TASK PROMPT:
Images in the entries are to be skipped, and everything else is to be written out exactly.

DATA EXTRACTS:
◆ ◆ ◆ ◆

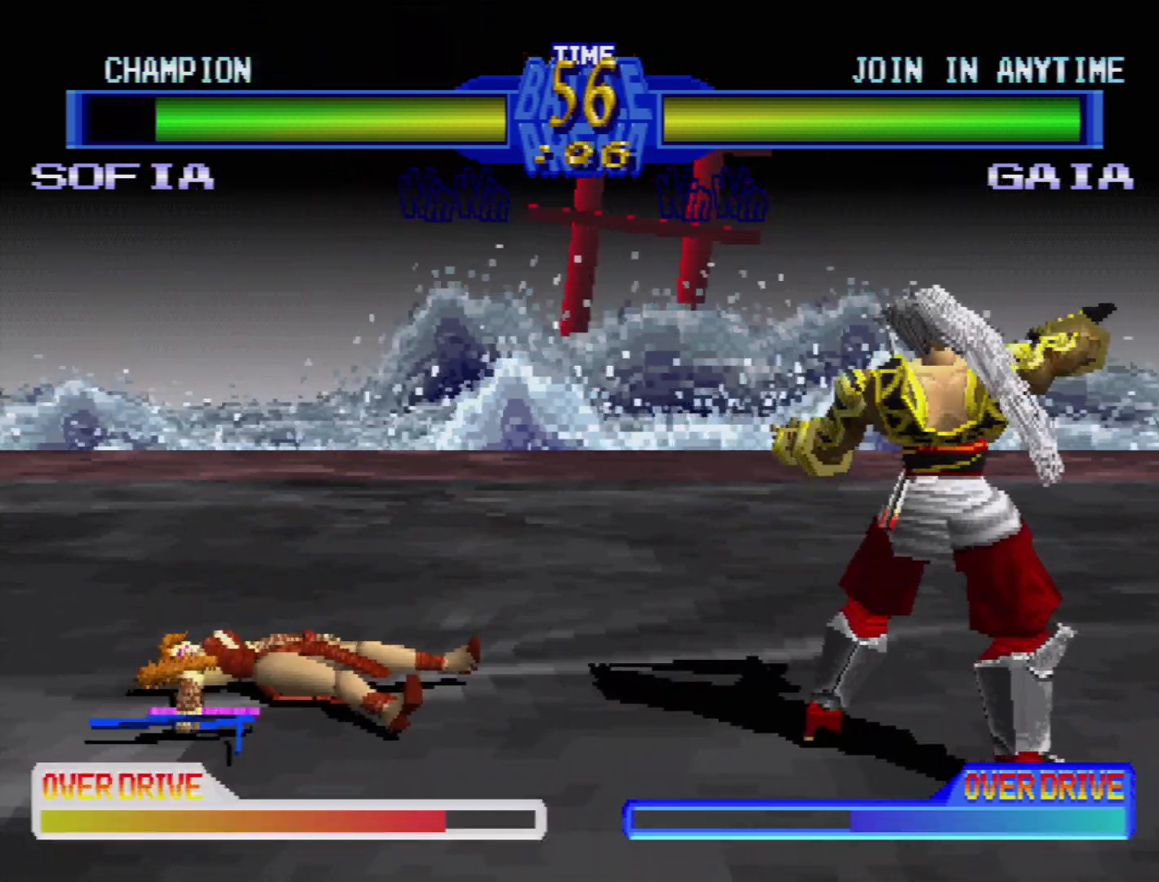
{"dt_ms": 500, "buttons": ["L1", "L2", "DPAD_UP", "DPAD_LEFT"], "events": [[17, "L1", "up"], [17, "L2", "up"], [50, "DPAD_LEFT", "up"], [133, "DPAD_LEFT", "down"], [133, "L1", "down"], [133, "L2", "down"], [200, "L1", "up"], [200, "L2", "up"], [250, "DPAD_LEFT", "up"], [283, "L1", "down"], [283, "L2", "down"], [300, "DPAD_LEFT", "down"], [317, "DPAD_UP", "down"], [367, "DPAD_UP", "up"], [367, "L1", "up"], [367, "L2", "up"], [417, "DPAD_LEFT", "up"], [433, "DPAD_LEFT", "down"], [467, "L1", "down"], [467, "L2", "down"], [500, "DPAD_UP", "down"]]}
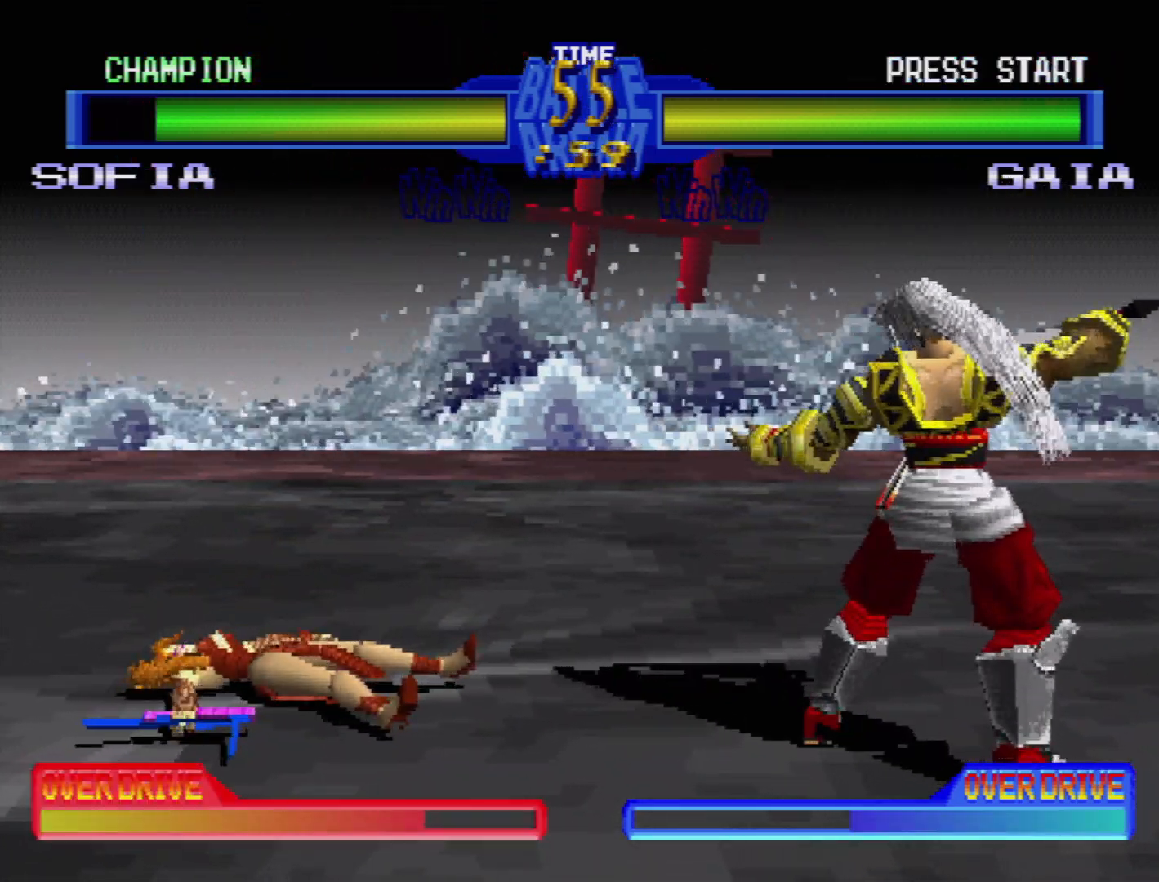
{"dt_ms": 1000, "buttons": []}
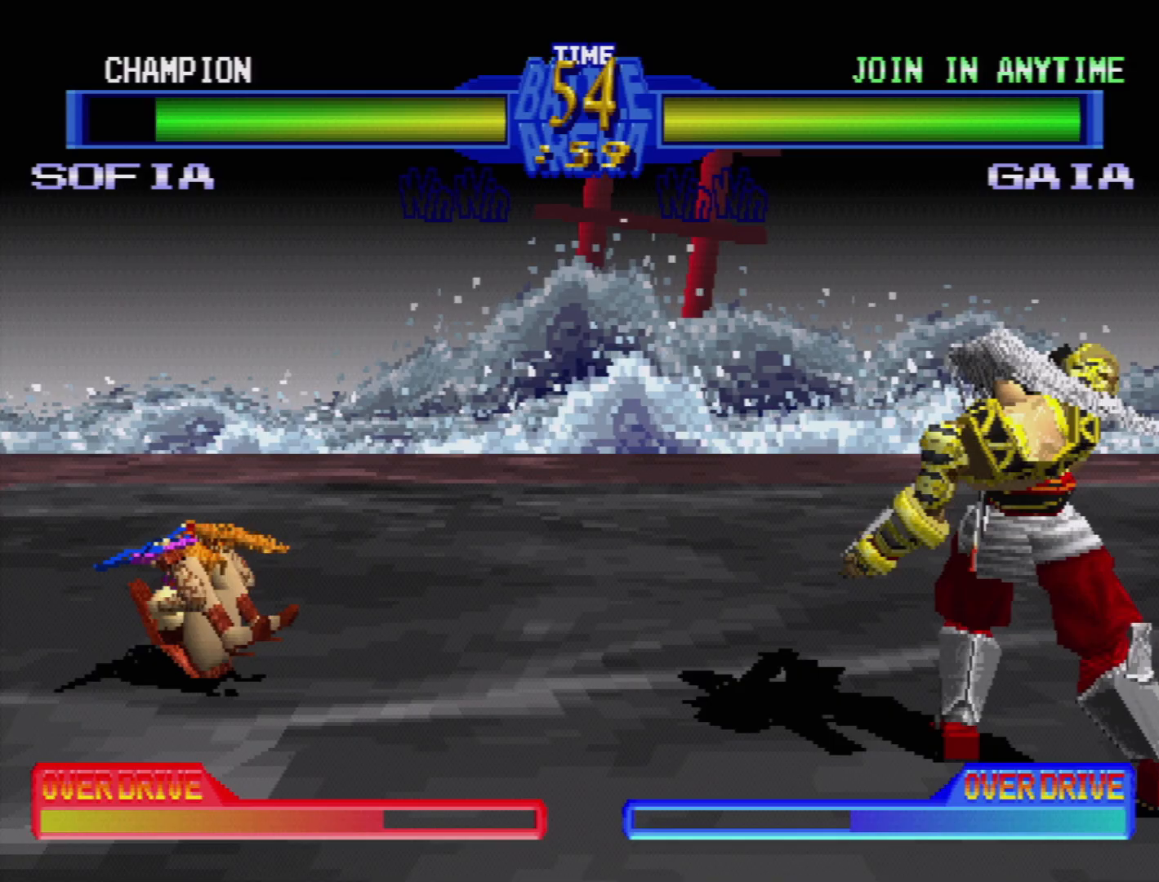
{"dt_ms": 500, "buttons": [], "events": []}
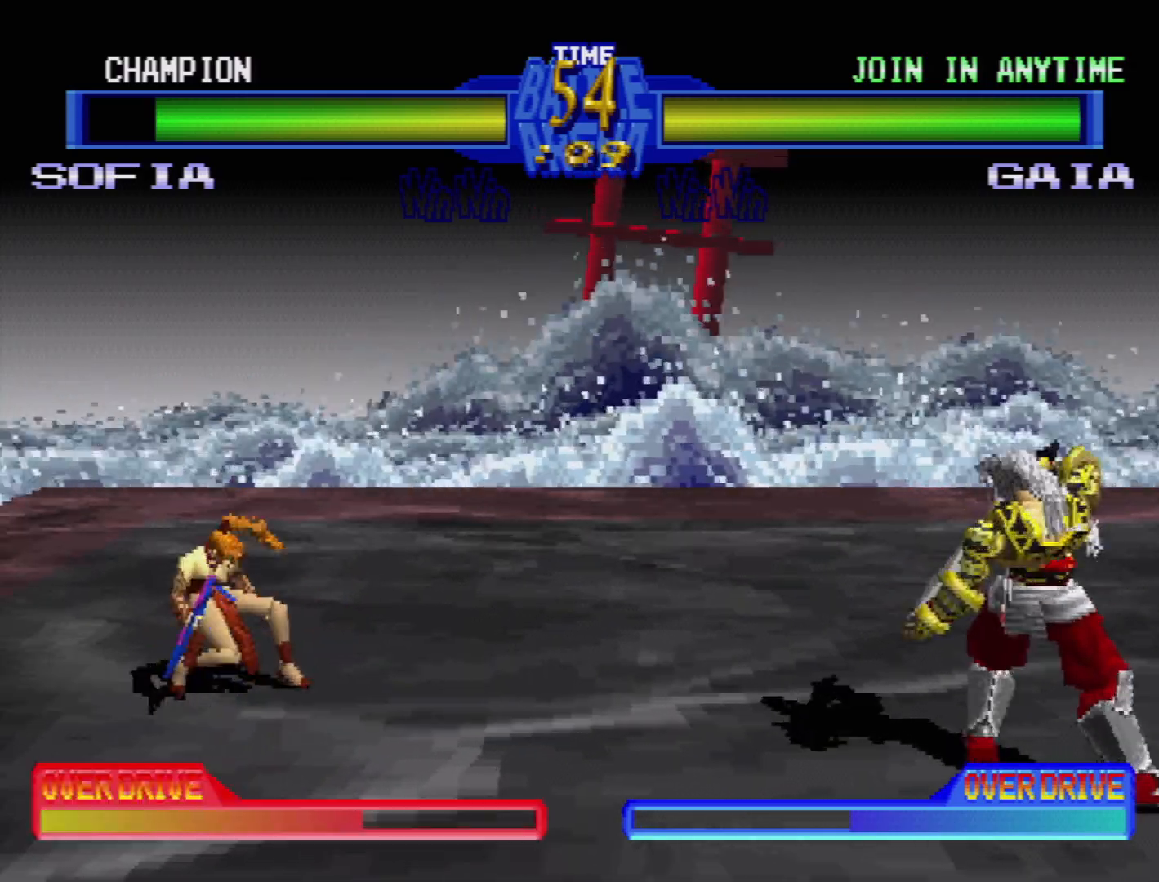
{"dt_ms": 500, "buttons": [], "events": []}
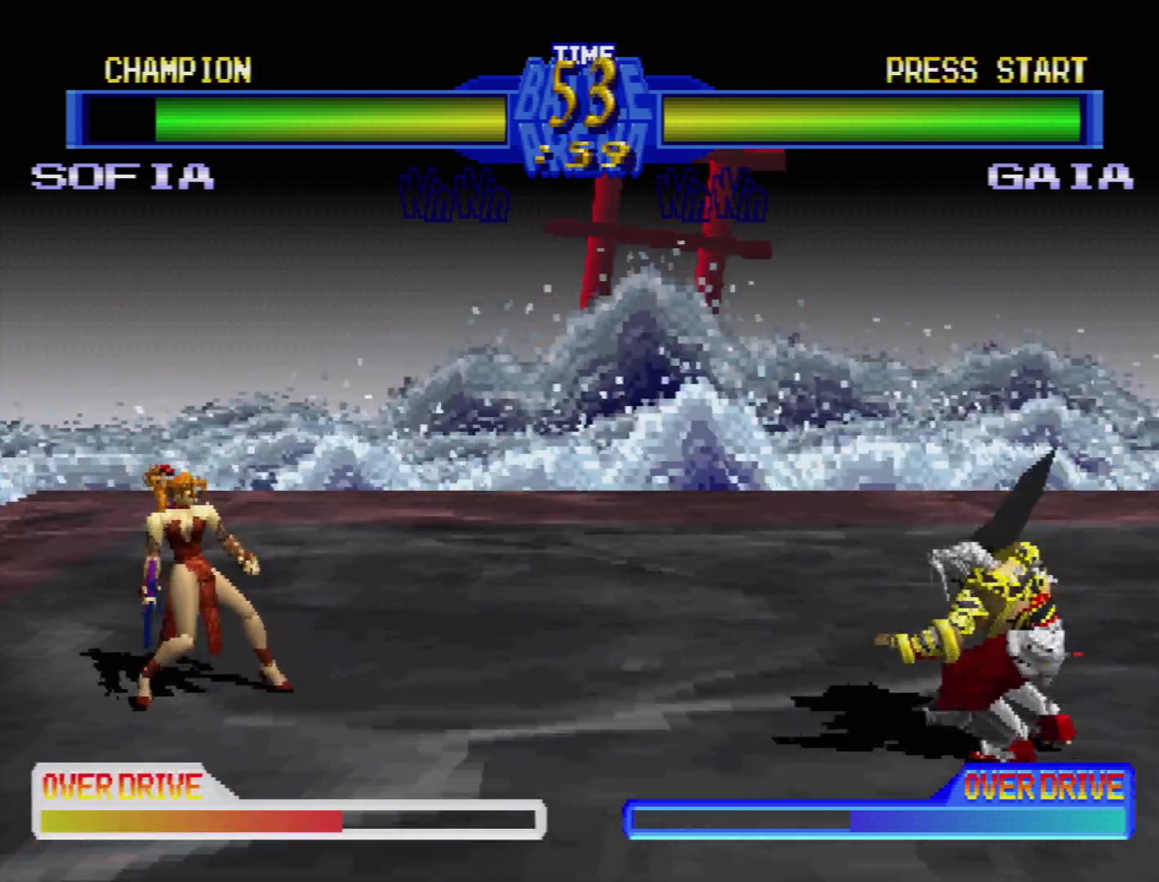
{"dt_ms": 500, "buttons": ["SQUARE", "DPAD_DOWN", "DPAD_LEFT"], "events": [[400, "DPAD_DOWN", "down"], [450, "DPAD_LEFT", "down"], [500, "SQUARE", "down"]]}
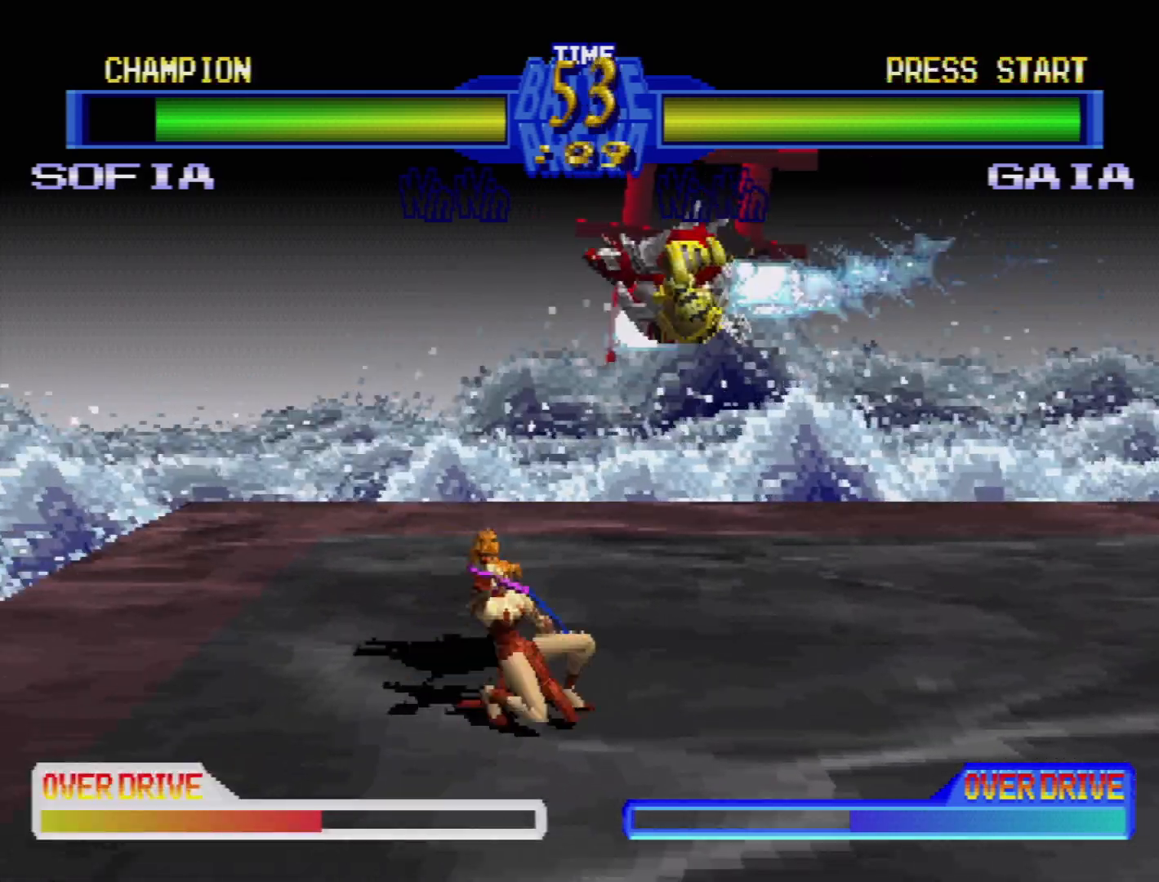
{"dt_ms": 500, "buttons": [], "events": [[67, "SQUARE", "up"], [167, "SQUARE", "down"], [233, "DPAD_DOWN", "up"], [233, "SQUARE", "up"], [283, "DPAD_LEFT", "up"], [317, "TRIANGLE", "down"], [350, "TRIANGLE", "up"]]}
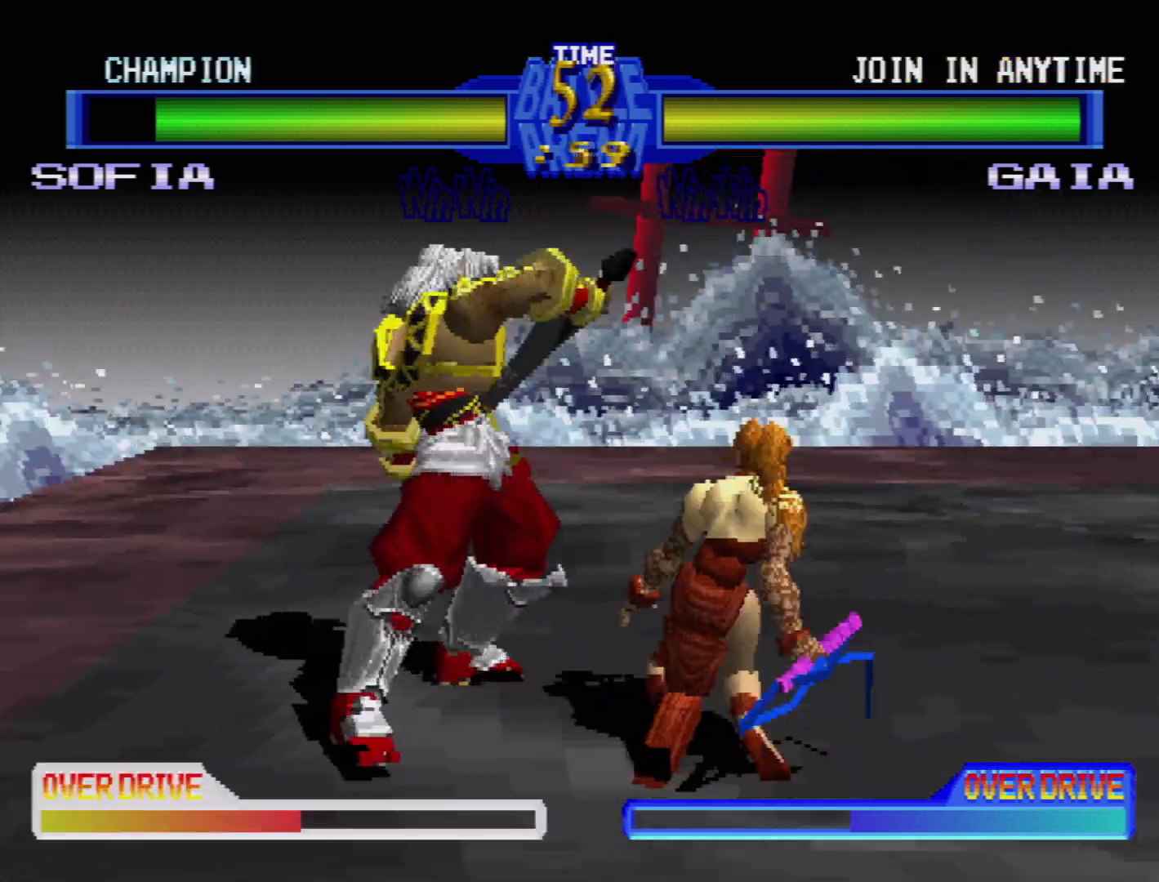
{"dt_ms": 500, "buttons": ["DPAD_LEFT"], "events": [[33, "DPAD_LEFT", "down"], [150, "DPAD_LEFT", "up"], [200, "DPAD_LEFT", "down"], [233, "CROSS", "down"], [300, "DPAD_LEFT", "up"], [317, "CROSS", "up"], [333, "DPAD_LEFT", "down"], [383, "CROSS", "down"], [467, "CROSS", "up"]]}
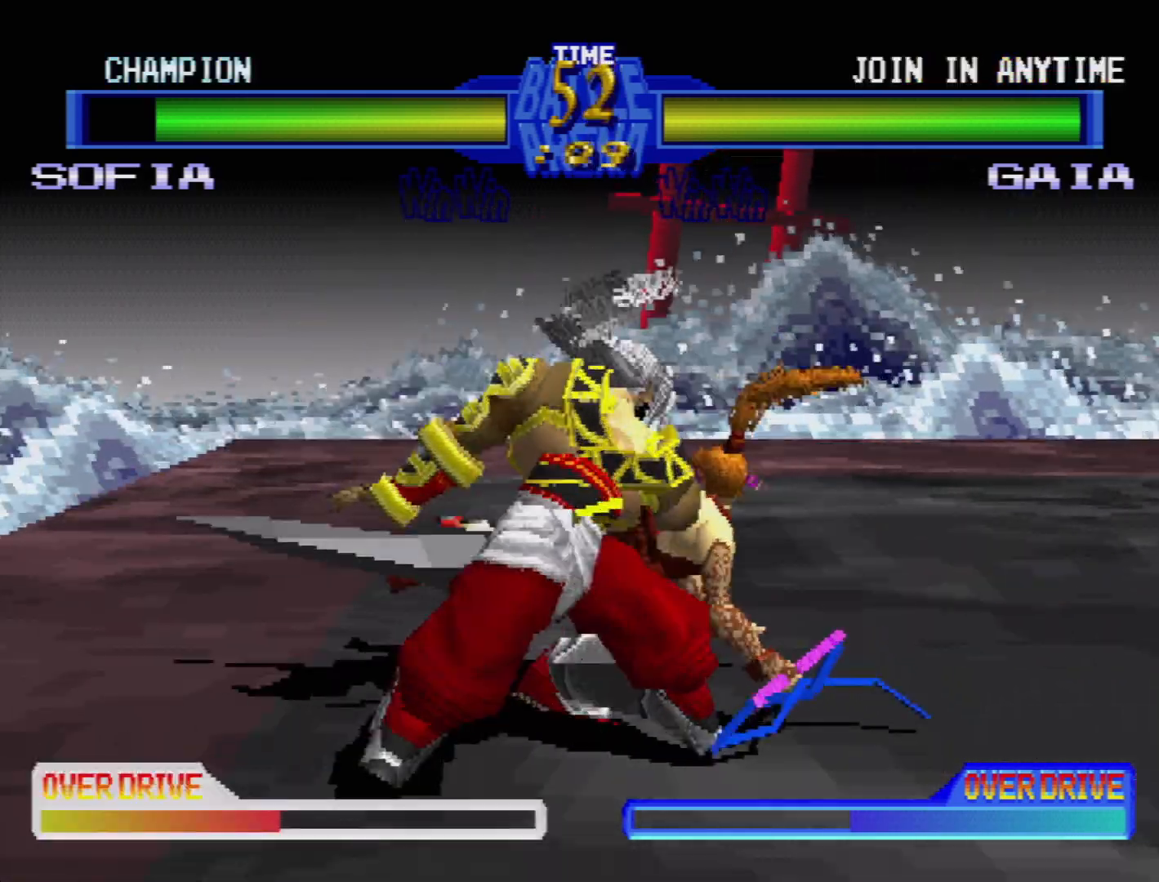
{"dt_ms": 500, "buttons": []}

◆ ◆ ◆ ◆

OUTPUT OF THE EXERCISE:
{"dt_ms": 500, "buttons": ["L1", "L2", "DPAD_UP", "DPAD_LEFT"], "events": [[17, "L1", "up"], [17, "L2", "up"], [50, "DPAD_LEFT", "up"], [133, "DPAD_LEFT", "down"], [133, "L1", "down"], [133, "L2", "down"], [200, "L1", "up"], [200, "L2", "up"], [250, "DPAD_LEFT", "up"], [283, "L1", "down"], [283, "L2", "down"], [300, "DPAD_LEFT", "down"], [317, "DPAD_UP", "down"], [367, "DPAD_UP", "up"], [367, "L1", "up"], [367, "L2", "up"], [417, "DPAD_LEFT", "up"], [433, "DPAD_LEFT", "down"], [467, "L1", "down"], [467, "L2", "down"], [500, "DPAD_UP", "down"]]}
{"dt_ms": 1000, "buttons": []}
{"dt_ms": 500, "buttons": [], "events": []}
{"dt_ms": 500, "buttons": [], "events": []}
{"dt_ms": 500, "buttons": ["SQUARE", "DPAD_DOWN", "DPAD_LEFT"], "events": [[400, "DPAD_DOWN", "down"], [450, "DPAD_LEFT", "down"], [500, "SQUARE", "down"]]}
{"dt_ms": 500, "buttons": [], "events": [[67, "SQUARE", "up"], [167, "SQUARE", "down"], [233, "DPAD_DOWN", "up"], [233, "SQUARE", "up"], [283, "DPAD_LEFT", "up"], [317, "TRIANGLE", "down"], [350, "TRIANGLE", "up"]]}
{"dt_ms": 500, "buttons": ["DPAD_LEFT"], "events": [[33, "DPAD_LEFT", "down"], [150, "DPAD_LEFT", "up"], [200, "DPAD_LEFT", "down"], [233, "CROSS", "down"], [300, "DPAD_LEFT", "up"], [317, "CROSS", "up"], [333, "DPAD_LEFT", "down"], [383, "CROSS", "down"], [467, "CROSS", "up"]]}
{"dt_ms": 500, "buttons": []}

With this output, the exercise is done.